### Request
From the post on buy, build or lease decisions, quote the stretch from "We are leveraging a number of open source patterns to" through "around those services." word for word.
*** Document text Section Begins ***
Buy, Build or Lease

22 May 2020 | AgileData Journey, Blog, Product Management

One of the (many) things we needed to decide when we started to build out the AgileData Minimal Magical Product (MMP), was which capabilities we would build vs which capabilities we would lease or buy.

As part of our AgileData Way of working we have a defined a principle of lease first.

Our definition of lease means we are using a serverless solution, where we do not need to maintain the infrastructure or software, and we only pay for the the capacity we actually use.

Our definition of buy is where there is money required upfront, or there is a fixed cost to use the solution and this is charged if we use it or not.

Our definition of build is where we put in the majority of the effort to create the capability, rather than spending our money on something that has already been created and spending our time integrating it.

Containers

We made a decision that using any technology that required us to deploy and manage the technology using a “container” would be classed as buy rather than lease.  We have to either run the containers full time or we have to build the DataOps processes to stop and start them.  With serverless we get this stop / start, pay as you use pattern as part of the service, with no effort required on our side.

Open Source

Open source technologies provided an interesting challenge when trying to decide if we should categorise them as a buy or a build. We made a decision that using any technology that required us to create and manage the “container” templates would be classed as build rather than buy.

Infrastructure

The infrastructure decision was a no brainer, we were never going to build and maintain our own hardware, so choosing one of the large cloud providers was a given. As we have already written about why we chose Google Cloud, Why we chose Google Cloud as the infrastructure platform for AgileData.

We have a serverless first principle in our architecture, so our infrastructure approach is lease.

Data Storage

Again a no brainer for us, we use a number of Google Cloud serverless storage options (Google Cloud Storage, Spanner, BigQuery), so this one is lease.

Combining and changing data

We had a vision of “magic happens here” for combining data, so we knew we would need to build those capabilities ourselves rather than buying an orchestration, data pipeline, ETL tool or service. So this is definitely build.

Profiling data

We are leveraging a number of open source patterns that we have found to profile data, so this is a build for us.  We are running these under a serverless pattern, leveraging Google Cloud Function rather than containers.

Trust Rules

We are leveraging a number of open source patterns to define and execute our trust rules. But we leverage Google Cloud Dataplex to execute our trust rules, so this is a lease for us.

Catalog

We looked at leveraging the Google Cloud Data Catalog service (so would have been lease), but we found it functionally immature for what we need, and we believe the Catalog user experience is a key thing for us to nail, so this one is a build.

Documentation

We leverage a combo of rst, sphinx Google Cloud Repo and Google Cloud Storage for this, given our definition on open source this is a build. We attempted to deploying using a serverless pattern but got stuck at the last hurdle so we use a deploy and destroy container pattern.

Managing things

We use a combination of Google Cloud services where they fit our need (so lease) and build the rest of what we need around those services.
*** Document text Section Ends ***
*** Data shown Section Begins ***
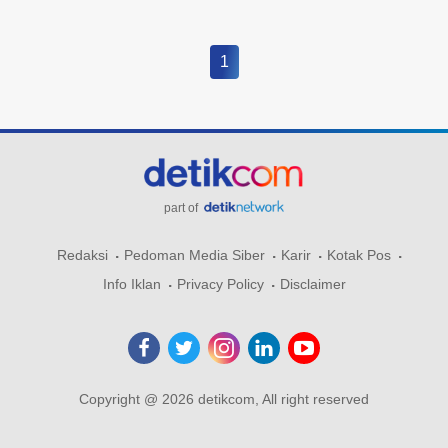
1
part of
Redaksi
Pedoman Media Siber
Karir
Kotak Pos
Info Iklan
Privacy Policy
Disclaimer
Copyright @ 2026 detikcom, All right reserved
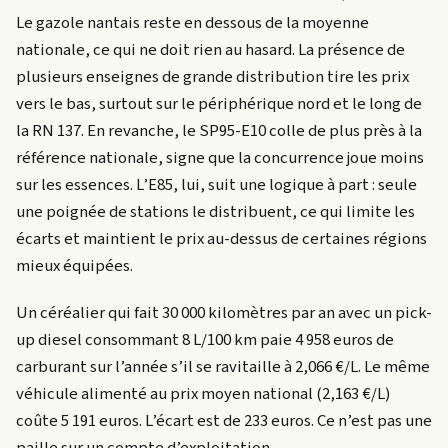
Le gazole nantais reste en dessous de la moyenne
nationale, ce qui ne doit rien au hasard. La présence de
plusieurs enseignes de grande distribution tire les prix
vers le bas, surtout sur le périphérique nord et le long de
la RN 137. En revanche, le SP95-E10 colle de plus près à la
référence nationale, signe que la concurrence joue moins
sur les essences. L’E85, lui, suit une logique à part : seule
une poignée de stations le distribuent, ce qui limite les
écarts et maintient le prix au-dessus de certaines régions
mieux équipées.
Un céréalier qui fait 30 000 kilomètres par an avec un pick-
up diesel consommant 8 L/100 km paie 4 958 euros de
carburant sur l’année s’il se ravitaille à 2,066 €/L. Le même
véhicule alimenté au prix moyen national (2,163 €/L)
coûte 5 191 euros. L’écart est de 233 euros. Ce n’est pas une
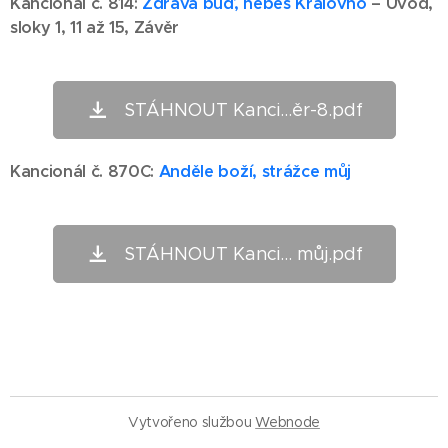
Kancionál č. 814:
Zdráva buď, nebes Královno
– Úvod,
sloky 1, 11 až 15, Závěr
STÁHNOUT Kanci...ěr-8.pdf
Kancionál č. 870C:
Anděle boží, strážce můj
STÁHNOUT Kanci... můj.pdf
Vytvořeno službou
Webnode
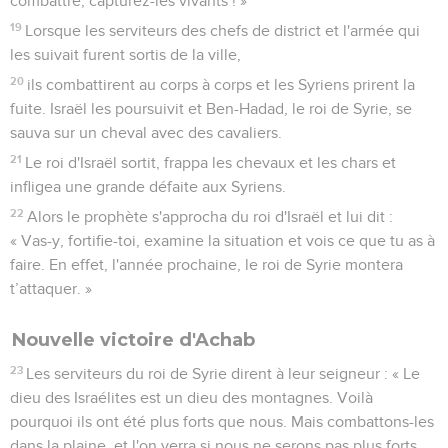
combattre, capturez-les vivants ! »
19
Lorsque les serviteurs des chefs de district et l'armée qui
les suivait furent sortis de la ville,
20
ils combattirent au corps à corps et les Syriens prirent la
fuite. Israël les poursuivit et Ben-Hadad, le roi de Syrie, se
sauva sur un cheval avec des cavaliers.
21
Le roi d'Israël sortit, frappa les chevaux et les chars et
infligea une grande défaite aux Syriens.
22
Alors le prophète s'approcha du roi d'Israël et lui dit :
« Vas-y, fortifie-toi, examine la situation et vois ce que tu as à
faire. En effet, l'année prochaine, le roi de Syrie montera
t’attaquer. »
Nouvelle victoire d'Achab
23
Les serviteurs du roi de Syrie dirent à leur seigneur : « Le
dieu des Israélites est un dieu des montagnes. Voilà
pourquoi ils ont été plus forts que nous. Mais combattons-les
dans la plaine, et l'on verra si nous ne serons pas plus forts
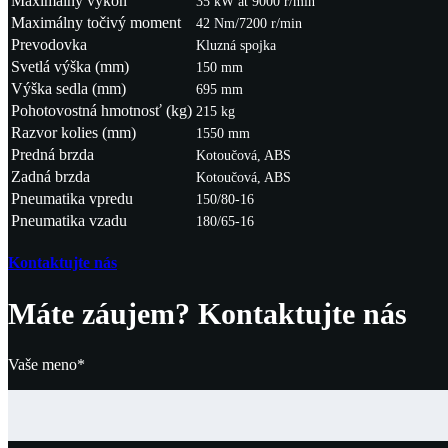
Maximálny výkon
35 kW at 9000 r/min
Maximálny točivý moment
42 Nm/7200 r/min
Prevodovka
Kluzná spojka
Svetlá výška (mm)
150 mm
Výška sedla (mm)
695 mm
Pohotovostná hmotnosť (kg)
215 kg
Razvor kolies (mm)
1550 mm
Predná brzda
Kotoučová, ABS
Zadná brzda
Kotoučová, ABS
Pneumatika vpredu
150/80-16
Pneumatika vzadu
180/65-16
Kontaktujte nás
Máte záujem? Kontaktujte nás
Vaše meno*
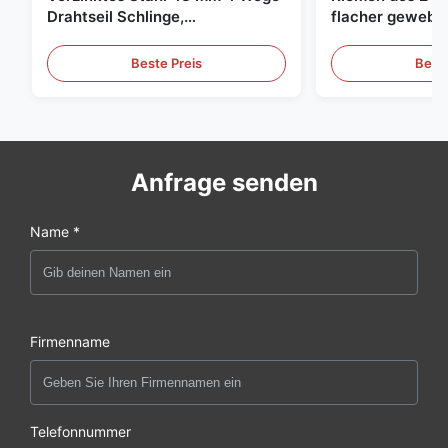
Drahtseil Schlinge,
flacher gewebte
Hebeschlinge
grüne endlose 
Beste Preis
Beste
Anfrage senden
Name *
Firmenname
Telefonnummer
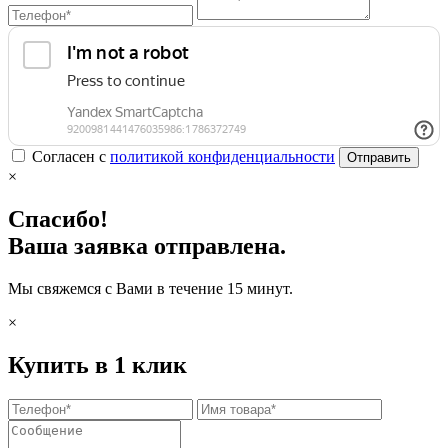
Согласен с
политикой конфиденциальности
Отправить
×
Спасибо!
Ваша заявка отправлена.
Мы свяжемся с Вами в течение 15 минут.
×
Купить в 1 клик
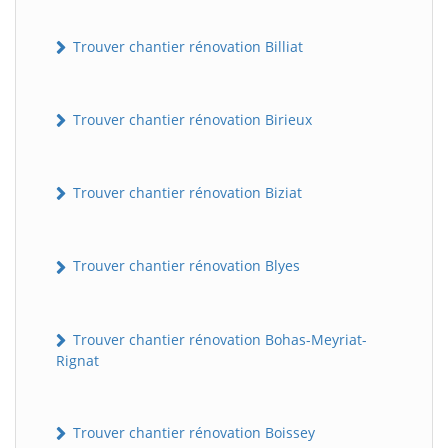
Trouver chantier rénovation Billiat
Trouver chantier rénovation Birieux
Trouver chantier rénovation Biziat
Trouver chantier rénovation Blyes
Trouver chantier rénovation Bohas-Meyriat-
Rignat
Trouver chantier rénovation Boissey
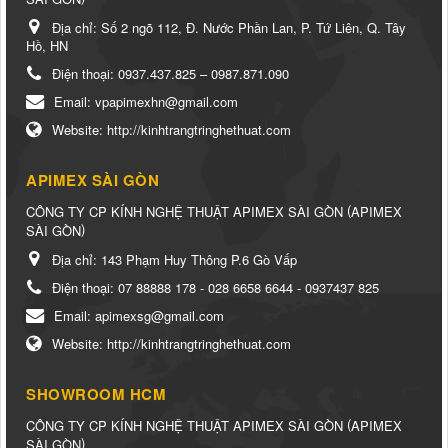
Địa chỉ:
Số 2 ngõ 112, Đ. Nước Phần Lan, P. Tứ Liên, Q. Tây
Hồ, HN
Điện thoại:
0937.437.825 – 0987.871.090
Email:
vpapimexhn@gmail.com
Website:
http://kinhtrangtringhethuat.com
APIMEX SÀI GÒN
(
CÔNG TY CP KÍNH NGHỆ THUẬT APIMEX SÀI GÒN
APIMEX
)
SÀI GÒN
Địa chỉ:
143 Phạm Huy Thông P.6 Gò Vấp
Điện thoại:
07 88888 178 - 028 6658 6644 - 0937437 825
Email:
apimexsg@gmail.com
Website:
http://kinhtrangtringhethuat.com
SHOWROOM HCM
(
CÔNG TY CP KÍNH NGHỆ THUẬT APIMEX SÀI GÒN
APIMEX
)
SÀI GÒN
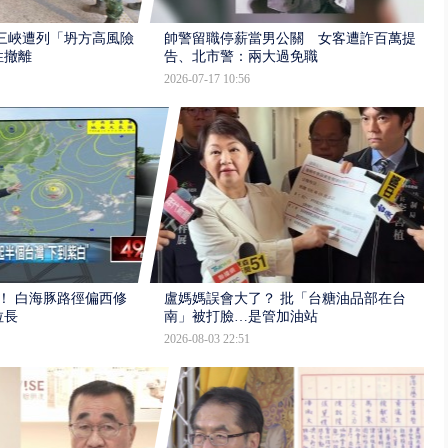
三峽遭列「坍方高風險」
帥警留職停薪當男公關 女客遭詐百萬提
性撤離
告、北市警：兩大過免職
2026-07-17 10:56
！ 白海豚路徑偏西修
盧媽媽誤會大了？ 批「台糖油品部在台
拉長
南」被打臉…是管加油站
2026-08-03 22:51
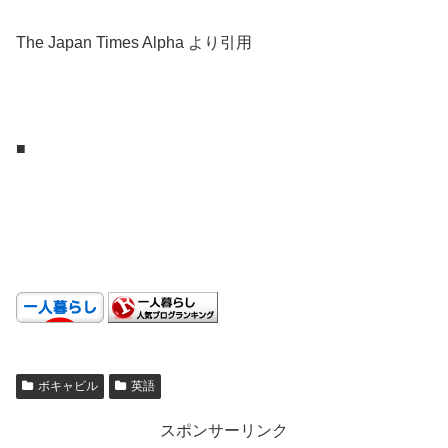
The Japan Times Alpha より引用
.
.
■
.
.
.
ボキャビル
英語
スポンサーリンク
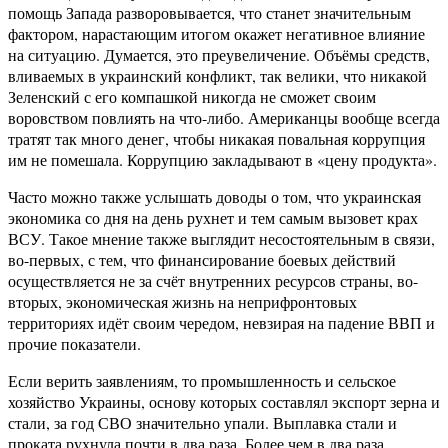
помощь Запада разворовывается, что станет значительным
фактором, нарастающим итогом окажет негативное влияние
на ситуацию. Думается, это преувеличение. Объёмы средств,
вливаемых в украинский конфликт, так велики, что никакой
Зеленский с его компашкой никогда не сможет своим
воровством повлиять на что-либо. Американцы вообще всегда
тратят так много денег, чтобы никакая повальная коррупция
им не помешала. Коррупцию закладывают в «цену продукта».
Часто можно также услышать доводы о том, что украинская
экономика со дня на день рухнет и тем самым вызовет крах
ВСУ. Такое мнение также выглядит несостоятельным в связи,
во-первых, с тем, что финансирование боевых действий
осуществляется не за счёт внутренних ресурсов страны, во-
вторых, экономическая жизнь на неприфронтовых
территориях идёт своим чередом, невзирая на падение ВВП и
прочие показатели.
Если верить заявлениям, то промышленность и сельское
хозяйство Украины, основу которых составлял экспорт зерна и
стали, за год СВО значительно упали. Выплавка стали и
проката рухнула почти в два раза. Более чем в два раза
*** Data shown Section Ends ***
### Result for this task
We are leveraging a number of open source patterns to define and execute our trust rules. But we leverage Google Cloud Dataplex to execute our trust rules, so this is a lease for us.

Catalog

We looked at leveraging the Google Cloud Data Catalog service (so would have been lease), but we found it functionally immature for what we need, and we believe the Catalog user experience is a key thing for us to nail, so this one is a build.

Documentation

We leverage a combo of rst, sphinx Google Cloud Repo and Google Cloud Storage for this, given our definition on open source this is a build. We attempted to deploying using a serverless pattern but got stuck at the last hurdle so we use a deploy and destroy container pattern.

Managing things

We use a combination of Google Cloud services where they fit our need (so lease) and build the rest of what we need around those services.